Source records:

>>>>

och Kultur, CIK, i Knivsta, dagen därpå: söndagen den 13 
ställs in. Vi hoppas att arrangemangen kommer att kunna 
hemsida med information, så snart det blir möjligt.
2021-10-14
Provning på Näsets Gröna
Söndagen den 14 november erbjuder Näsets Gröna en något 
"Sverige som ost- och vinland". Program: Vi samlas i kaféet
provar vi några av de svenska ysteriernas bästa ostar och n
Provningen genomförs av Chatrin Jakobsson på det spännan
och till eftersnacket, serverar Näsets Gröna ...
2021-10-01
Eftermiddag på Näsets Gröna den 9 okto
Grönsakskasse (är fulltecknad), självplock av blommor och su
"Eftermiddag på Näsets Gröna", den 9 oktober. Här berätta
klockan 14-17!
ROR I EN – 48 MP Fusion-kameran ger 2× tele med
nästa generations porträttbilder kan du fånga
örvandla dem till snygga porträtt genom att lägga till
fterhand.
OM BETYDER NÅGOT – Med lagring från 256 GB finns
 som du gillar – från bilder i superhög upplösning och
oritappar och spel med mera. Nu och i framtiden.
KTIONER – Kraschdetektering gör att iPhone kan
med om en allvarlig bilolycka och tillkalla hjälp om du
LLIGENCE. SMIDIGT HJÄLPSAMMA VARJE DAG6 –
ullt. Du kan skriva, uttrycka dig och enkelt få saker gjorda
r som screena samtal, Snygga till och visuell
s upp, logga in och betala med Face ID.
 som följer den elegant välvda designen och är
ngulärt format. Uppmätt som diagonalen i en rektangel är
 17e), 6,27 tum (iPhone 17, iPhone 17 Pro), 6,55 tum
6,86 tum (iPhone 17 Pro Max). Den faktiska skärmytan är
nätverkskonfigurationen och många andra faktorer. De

<<<<
>>>>

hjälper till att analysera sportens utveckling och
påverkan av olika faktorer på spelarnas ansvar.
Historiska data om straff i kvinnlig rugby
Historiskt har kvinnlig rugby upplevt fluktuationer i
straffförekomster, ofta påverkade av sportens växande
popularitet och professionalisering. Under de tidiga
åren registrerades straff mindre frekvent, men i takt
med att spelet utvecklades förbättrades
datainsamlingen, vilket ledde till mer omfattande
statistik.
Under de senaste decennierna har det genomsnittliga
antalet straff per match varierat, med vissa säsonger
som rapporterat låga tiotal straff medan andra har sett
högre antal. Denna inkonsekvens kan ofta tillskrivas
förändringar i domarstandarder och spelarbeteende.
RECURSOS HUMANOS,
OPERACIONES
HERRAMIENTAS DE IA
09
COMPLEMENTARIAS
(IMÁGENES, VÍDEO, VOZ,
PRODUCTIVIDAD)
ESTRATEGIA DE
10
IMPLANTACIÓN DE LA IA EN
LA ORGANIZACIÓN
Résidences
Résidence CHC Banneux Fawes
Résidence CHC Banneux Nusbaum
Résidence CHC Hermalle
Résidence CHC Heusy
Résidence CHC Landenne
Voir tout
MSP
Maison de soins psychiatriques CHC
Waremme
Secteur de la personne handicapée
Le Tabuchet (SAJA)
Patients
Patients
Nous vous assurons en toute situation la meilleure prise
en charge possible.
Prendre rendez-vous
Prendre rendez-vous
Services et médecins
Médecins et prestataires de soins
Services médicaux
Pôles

<<<<

→ **WORK ORDER**
In the records above, some lines hold the word "Under"; copy each such line.

→ **SOLUTION TO THIS PROBLEM**
popularitet och professionalisering. Under de tidiga
Under de senaste decennierna har det genomsnittliga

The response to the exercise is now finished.